8.             Ist es (konsumentenschutz-)rechtlich für die Wiener Linien zulässig, Zustellungen mit rechtlichen bzw. erheblichen Kostenfolgen direkt an Minderjährige vorzunehmen?

9.             Sollen aus Sicht des Konsumentenschutzes die Wiener Linien gerade bei Minderjährigen eine Überprüfung eines derartigen Vorganges ablehnen dürfen?

10.      Sollen aus Sicht des Konsumentenschutzes die Wiener Linien gerade bei Minderjährigen ohne Überprüfung des Vorganges ein Inkassobüro einschalten dürfen?

11.      Dürfen die Wiener Linien persönliche Daten von Minderjährigen an Dritte, z.B. an ein Inkassobüro, weitergeben?

12.      Was würden Sie aus Sicht des Konsumentenschutzes der Schülerin raten?
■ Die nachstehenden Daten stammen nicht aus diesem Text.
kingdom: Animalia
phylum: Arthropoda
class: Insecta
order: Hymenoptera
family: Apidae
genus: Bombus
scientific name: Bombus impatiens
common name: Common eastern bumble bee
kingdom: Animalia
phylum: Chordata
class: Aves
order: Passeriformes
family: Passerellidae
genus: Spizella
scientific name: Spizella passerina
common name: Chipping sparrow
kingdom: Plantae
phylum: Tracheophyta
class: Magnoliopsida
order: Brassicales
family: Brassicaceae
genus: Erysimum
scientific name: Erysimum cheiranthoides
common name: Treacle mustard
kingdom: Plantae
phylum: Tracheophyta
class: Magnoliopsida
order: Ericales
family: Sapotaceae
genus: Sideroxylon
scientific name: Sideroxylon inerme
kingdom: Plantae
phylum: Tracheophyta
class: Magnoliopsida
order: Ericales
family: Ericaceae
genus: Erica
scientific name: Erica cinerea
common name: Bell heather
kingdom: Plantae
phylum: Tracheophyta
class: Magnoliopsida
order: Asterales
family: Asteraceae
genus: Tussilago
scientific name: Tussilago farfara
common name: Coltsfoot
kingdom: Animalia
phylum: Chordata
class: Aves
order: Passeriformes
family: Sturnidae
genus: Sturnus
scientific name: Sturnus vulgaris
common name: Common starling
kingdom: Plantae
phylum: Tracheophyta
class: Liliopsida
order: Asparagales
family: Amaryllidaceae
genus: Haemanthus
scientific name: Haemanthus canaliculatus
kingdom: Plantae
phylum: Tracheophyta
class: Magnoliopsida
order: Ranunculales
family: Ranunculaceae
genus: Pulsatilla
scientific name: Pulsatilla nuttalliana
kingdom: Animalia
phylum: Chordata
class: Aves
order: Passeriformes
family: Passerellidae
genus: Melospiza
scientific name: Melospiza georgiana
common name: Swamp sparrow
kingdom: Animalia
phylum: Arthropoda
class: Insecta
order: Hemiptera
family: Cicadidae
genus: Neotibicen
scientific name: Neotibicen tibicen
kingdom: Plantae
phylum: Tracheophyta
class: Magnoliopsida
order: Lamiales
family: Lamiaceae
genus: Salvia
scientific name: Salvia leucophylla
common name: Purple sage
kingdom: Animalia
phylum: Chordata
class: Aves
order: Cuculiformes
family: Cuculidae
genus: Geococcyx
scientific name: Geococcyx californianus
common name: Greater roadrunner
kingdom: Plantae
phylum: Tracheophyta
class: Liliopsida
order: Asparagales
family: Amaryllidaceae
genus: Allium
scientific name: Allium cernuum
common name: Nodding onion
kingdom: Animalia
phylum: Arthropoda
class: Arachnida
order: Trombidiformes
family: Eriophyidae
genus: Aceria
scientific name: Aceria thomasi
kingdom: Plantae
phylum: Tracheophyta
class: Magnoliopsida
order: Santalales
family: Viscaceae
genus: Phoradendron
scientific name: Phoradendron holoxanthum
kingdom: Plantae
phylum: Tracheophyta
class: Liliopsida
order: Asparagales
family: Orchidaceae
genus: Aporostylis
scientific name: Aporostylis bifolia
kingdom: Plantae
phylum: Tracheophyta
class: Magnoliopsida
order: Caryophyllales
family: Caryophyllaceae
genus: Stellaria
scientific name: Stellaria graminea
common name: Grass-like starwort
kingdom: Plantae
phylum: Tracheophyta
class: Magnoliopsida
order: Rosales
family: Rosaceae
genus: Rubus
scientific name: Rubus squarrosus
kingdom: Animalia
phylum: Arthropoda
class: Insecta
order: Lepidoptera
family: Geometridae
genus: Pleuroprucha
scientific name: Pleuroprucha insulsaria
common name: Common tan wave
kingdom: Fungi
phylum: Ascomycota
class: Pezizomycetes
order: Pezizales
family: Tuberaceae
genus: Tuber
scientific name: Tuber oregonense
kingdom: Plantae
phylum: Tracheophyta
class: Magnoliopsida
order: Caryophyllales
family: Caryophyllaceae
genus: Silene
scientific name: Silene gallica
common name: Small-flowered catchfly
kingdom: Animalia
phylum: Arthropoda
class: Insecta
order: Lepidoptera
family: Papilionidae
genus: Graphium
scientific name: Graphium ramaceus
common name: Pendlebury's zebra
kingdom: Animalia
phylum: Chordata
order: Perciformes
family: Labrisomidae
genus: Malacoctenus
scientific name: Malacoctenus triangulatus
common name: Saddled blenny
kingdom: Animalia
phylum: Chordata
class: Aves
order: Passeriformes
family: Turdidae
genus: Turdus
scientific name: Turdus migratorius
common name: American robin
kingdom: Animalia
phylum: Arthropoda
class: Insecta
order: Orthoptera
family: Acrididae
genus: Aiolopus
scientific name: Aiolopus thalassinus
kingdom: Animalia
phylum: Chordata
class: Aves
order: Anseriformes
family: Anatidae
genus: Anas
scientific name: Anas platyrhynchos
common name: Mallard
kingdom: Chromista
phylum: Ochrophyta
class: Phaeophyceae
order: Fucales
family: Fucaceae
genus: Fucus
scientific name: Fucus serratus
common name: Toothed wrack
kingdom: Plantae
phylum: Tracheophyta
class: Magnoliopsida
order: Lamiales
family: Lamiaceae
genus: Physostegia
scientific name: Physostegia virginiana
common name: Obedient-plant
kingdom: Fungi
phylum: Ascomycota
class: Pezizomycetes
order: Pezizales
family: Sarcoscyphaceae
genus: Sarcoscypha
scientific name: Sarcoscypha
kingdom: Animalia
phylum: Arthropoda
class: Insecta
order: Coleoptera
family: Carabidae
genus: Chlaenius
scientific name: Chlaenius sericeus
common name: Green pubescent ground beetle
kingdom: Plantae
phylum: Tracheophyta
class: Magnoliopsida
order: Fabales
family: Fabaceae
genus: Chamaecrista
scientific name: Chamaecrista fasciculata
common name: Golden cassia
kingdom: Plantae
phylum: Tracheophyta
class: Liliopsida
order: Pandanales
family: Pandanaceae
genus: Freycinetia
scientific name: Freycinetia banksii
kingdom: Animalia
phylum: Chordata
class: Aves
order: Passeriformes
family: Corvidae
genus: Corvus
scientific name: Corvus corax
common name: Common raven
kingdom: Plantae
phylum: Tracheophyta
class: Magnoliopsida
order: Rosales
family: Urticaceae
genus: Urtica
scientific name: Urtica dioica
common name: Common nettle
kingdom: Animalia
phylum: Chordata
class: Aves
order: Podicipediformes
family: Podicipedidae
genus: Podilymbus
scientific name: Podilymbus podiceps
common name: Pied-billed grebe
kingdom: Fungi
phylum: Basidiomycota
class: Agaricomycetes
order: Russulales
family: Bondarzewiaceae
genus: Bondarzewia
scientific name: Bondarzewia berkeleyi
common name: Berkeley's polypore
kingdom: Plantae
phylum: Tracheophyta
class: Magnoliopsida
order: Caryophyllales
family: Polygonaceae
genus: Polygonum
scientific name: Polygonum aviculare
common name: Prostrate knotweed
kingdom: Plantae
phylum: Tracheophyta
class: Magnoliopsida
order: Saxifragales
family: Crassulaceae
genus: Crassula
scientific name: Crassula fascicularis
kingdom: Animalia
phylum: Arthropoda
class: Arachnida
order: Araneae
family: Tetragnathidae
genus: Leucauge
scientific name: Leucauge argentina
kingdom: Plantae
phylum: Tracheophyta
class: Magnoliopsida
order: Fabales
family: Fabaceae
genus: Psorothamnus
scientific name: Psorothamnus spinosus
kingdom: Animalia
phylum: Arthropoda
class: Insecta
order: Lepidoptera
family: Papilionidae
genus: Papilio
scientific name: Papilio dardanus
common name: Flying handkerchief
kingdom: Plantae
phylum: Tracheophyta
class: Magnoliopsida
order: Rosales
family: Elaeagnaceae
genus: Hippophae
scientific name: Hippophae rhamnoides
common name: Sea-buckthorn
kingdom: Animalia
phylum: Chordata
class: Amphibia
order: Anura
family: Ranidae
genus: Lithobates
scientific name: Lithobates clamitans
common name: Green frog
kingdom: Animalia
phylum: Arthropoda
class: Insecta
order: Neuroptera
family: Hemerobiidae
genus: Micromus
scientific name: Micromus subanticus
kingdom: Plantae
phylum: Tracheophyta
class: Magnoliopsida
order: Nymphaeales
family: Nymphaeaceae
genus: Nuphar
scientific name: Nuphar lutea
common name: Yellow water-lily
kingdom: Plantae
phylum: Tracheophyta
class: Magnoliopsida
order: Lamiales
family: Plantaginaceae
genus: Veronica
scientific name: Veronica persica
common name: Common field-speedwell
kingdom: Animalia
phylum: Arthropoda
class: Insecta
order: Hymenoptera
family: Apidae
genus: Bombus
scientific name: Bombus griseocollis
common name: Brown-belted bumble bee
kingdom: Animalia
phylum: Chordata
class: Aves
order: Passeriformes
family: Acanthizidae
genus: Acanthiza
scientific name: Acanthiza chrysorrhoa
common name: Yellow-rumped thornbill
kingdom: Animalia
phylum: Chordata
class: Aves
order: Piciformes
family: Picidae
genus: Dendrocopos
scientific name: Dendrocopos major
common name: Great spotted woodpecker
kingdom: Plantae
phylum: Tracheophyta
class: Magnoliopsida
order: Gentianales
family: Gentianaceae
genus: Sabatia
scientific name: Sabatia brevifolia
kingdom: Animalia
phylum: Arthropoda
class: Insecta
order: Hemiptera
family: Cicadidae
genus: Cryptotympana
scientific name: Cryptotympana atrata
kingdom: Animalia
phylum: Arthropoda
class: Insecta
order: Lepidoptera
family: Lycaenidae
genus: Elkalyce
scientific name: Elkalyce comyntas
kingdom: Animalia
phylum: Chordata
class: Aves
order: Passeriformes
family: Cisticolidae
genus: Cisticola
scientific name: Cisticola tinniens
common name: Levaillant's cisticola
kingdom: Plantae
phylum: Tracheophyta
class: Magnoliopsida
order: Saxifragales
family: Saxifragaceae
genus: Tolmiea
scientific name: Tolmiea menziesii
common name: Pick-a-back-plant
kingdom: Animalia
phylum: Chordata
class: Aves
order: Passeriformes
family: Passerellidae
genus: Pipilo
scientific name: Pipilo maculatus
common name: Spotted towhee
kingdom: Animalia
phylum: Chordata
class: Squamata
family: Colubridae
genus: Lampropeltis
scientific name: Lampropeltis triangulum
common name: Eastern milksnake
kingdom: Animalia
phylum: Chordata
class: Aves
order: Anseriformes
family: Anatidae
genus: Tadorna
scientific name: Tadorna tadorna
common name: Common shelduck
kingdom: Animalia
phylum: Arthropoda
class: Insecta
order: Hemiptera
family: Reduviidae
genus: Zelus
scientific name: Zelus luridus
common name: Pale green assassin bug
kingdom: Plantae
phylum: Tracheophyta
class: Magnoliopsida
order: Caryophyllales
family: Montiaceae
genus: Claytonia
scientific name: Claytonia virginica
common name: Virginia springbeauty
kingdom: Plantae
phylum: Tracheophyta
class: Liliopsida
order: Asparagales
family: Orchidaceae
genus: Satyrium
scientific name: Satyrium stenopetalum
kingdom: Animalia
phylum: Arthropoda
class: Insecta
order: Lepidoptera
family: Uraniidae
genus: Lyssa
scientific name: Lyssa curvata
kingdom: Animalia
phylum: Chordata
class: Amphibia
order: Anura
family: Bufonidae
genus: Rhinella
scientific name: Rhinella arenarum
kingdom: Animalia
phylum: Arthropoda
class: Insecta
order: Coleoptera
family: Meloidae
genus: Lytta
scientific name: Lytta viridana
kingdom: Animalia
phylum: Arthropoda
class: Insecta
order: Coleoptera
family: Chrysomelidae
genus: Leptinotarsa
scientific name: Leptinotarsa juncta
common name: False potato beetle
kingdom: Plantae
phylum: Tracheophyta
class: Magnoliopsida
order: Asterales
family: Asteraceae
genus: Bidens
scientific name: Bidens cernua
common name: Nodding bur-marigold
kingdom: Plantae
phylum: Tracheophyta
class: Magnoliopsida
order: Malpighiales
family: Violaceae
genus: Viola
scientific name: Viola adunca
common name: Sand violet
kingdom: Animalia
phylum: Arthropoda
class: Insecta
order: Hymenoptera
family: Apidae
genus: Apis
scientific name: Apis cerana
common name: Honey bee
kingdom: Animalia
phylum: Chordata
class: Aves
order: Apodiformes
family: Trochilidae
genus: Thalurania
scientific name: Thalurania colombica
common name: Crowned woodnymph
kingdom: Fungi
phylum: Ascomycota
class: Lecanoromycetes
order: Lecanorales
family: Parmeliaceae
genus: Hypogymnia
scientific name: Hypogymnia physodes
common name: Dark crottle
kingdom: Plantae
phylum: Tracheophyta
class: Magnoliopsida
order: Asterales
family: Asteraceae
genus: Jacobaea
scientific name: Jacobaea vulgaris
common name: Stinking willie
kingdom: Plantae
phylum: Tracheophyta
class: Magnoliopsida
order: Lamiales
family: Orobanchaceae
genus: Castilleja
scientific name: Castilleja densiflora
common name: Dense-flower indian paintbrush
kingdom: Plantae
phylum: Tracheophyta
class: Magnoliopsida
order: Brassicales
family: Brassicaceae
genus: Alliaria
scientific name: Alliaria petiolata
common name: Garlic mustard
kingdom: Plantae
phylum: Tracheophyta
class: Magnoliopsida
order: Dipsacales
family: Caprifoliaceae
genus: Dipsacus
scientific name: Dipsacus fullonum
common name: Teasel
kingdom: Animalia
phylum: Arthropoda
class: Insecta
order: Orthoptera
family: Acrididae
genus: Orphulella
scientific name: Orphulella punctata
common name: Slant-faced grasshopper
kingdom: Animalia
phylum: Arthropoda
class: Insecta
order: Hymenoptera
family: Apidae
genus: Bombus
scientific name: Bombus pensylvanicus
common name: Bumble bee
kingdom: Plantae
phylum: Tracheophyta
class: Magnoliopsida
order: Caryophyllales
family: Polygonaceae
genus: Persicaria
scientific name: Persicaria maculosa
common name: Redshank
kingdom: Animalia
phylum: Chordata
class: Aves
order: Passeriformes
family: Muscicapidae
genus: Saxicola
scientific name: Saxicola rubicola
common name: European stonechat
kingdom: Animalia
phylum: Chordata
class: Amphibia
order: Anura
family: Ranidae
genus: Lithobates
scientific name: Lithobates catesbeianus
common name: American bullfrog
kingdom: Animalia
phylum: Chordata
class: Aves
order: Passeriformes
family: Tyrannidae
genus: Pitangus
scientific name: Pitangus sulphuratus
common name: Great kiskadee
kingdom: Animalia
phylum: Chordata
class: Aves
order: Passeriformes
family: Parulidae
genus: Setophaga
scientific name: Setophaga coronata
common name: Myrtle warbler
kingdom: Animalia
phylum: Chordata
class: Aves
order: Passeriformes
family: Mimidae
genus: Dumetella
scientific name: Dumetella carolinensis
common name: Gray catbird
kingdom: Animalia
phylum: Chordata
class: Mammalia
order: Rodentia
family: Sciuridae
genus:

13.      Wurden die AGB und die Geschäftspraktiken der Wienere Linien bisher schon konsumentenschutzrechtlich überprüft?

14.      Wenn nein, warum nicht?

15.  Wenn ja, wann und was war jeweils das Ergebnis?


16.      Sollten aus Ihrer Sicht öffentliche Unternehmen ein Vorbild sein, was die Rechte der Konsumenten und insbesondere von Kindern betrifft?

17.      Sind die Wiener Linien im konkreten Fall ein Vorbild?

18.      Wenn ja, warum?

19.      Wenn nein, was werden Sie unternehmen?